TASK PROMPT: Read through the entries below and return each line with the word "Windows".

[Opening DATA section]

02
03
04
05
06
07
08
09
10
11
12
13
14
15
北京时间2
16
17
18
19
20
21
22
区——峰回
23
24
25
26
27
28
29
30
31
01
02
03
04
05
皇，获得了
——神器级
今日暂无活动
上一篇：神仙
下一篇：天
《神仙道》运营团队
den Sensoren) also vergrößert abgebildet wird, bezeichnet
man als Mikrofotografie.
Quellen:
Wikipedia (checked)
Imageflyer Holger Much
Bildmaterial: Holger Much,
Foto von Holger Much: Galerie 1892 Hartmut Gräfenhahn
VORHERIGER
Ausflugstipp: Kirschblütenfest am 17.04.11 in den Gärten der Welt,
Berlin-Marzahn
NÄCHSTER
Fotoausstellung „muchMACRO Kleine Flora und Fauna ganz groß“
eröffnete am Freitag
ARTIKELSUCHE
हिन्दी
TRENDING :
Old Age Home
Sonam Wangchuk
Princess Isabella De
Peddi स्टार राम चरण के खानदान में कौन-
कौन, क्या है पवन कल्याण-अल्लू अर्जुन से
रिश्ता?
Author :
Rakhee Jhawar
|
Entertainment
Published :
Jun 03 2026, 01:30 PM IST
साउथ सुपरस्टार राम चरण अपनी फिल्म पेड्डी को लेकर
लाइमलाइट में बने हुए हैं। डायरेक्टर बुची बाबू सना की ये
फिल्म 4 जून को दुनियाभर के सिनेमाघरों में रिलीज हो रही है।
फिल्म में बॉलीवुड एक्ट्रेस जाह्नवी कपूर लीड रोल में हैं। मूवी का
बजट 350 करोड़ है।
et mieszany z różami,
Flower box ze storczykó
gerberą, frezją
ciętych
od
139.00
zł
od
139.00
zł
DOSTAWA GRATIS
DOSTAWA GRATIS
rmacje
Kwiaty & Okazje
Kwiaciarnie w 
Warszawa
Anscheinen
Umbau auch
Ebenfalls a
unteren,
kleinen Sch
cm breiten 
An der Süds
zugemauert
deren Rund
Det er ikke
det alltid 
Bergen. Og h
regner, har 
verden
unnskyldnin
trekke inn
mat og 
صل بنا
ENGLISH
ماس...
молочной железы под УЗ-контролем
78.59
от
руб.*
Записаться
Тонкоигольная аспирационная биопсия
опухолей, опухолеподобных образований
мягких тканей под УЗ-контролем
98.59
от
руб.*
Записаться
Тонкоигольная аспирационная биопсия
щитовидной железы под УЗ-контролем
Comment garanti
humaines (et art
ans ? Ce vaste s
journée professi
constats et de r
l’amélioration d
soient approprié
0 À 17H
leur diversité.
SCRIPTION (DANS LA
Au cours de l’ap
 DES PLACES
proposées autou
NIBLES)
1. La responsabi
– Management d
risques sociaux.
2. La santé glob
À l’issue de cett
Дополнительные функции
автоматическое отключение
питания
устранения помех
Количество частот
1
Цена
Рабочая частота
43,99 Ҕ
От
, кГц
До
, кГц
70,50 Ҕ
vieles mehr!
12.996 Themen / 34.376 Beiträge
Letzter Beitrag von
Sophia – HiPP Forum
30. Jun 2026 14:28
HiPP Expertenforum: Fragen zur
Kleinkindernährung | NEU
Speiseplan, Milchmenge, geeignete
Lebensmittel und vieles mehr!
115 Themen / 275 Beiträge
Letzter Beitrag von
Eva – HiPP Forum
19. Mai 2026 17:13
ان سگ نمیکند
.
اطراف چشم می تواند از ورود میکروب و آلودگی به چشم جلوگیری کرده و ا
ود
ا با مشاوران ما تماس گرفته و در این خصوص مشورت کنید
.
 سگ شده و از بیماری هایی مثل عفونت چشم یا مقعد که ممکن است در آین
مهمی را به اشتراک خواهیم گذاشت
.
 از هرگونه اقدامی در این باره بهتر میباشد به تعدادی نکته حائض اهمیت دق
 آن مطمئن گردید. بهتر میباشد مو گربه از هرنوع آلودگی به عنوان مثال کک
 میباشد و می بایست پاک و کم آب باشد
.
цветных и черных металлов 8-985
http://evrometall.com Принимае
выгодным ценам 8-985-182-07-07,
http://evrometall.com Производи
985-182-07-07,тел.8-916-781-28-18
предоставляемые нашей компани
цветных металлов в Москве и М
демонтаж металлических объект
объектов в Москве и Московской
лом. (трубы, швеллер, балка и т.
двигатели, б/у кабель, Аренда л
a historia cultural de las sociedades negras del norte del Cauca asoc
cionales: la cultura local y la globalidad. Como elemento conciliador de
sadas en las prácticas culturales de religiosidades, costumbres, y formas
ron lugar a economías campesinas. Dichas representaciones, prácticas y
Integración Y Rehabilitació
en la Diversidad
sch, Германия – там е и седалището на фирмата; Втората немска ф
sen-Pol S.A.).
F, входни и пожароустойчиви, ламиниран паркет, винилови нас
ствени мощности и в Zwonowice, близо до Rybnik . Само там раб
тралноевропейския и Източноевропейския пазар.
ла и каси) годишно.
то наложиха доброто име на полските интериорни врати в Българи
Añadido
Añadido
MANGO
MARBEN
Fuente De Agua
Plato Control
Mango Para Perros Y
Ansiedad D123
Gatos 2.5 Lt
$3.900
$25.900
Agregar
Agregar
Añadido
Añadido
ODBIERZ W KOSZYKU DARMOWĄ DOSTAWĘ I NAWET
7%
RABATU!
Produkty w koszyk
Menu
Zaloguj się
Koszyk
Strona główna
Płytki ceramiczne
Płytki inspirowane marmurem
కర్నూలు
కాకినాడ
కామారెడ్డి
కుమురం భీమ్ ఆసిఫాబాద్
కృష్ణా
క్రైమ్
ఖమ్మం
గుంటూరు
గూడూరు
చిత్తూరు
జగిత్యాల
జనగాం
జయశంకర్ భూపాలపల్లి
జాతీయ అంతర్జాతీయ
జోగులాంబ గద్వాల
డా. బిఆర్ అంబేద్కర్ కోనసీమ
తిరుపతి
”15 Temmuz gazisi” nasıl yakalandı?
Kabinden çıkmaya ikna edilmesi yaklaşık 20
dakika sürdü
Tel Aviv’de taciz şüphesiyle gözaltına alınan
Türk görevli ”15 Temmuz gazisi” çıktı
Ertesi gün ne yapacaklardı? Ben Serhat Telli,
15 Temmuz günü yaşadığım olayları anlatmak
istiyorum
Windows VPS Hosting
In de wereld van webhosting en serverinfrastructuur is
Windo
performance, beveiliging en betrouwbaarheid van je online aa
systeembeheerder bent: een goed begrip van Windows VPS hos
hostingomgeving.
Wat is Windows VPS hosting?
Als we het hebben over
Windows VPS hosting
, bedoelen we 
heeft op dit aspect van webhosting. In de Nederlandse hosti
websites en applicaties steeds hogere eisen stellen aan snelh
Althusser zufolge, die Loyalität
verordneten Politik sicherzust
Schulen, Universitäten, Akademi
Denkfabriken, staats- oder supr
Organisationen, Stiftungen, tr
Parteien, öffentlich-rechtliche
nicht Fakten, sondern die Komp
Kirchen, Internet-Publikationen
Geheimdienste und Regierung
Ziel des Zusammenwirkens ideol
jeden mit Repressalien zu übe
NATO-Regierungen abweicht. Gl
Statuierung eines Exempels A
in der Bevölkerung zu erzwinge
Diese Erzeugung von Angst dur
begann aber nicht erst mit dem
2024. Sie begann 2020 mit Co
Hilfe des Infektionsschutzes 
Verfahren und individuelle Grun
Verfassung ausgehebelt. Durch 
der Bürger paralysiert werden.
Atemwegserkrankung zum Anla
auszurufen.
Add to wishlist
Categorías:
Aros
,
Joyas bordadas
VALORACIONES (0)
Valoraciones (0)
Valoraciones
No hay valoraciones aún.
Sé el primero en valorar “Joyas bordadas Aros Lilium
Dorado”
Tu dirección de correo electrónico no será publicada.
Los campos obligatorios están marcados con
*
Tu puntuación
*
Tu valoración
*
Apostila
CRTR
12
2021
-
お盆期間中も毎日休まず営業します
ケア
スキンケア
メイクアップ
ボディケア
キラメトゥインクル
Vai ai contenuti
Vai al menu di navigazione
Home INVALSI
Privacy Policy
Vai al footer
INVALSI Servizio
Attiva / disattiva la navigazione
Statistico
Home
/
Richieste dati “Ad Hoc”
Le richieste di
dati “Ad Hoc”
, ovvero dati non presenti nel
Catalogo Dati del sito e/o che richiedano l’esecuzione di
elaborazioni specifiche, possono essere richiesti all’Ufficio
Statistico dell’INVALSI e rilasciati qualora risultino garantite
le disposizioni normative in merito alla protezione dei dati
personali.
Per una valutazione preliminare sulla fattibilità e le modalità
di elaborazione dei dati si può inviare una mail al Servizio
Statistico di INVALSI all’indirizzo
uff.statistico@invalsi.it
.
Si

[Closing DATA section]

TASK ANSWER:
Windows VPS Hosting
systeembeheerder bent: een goed begrip van Windows VPS hos
Wat is Windows VPS hosting?
Windows VPS hosting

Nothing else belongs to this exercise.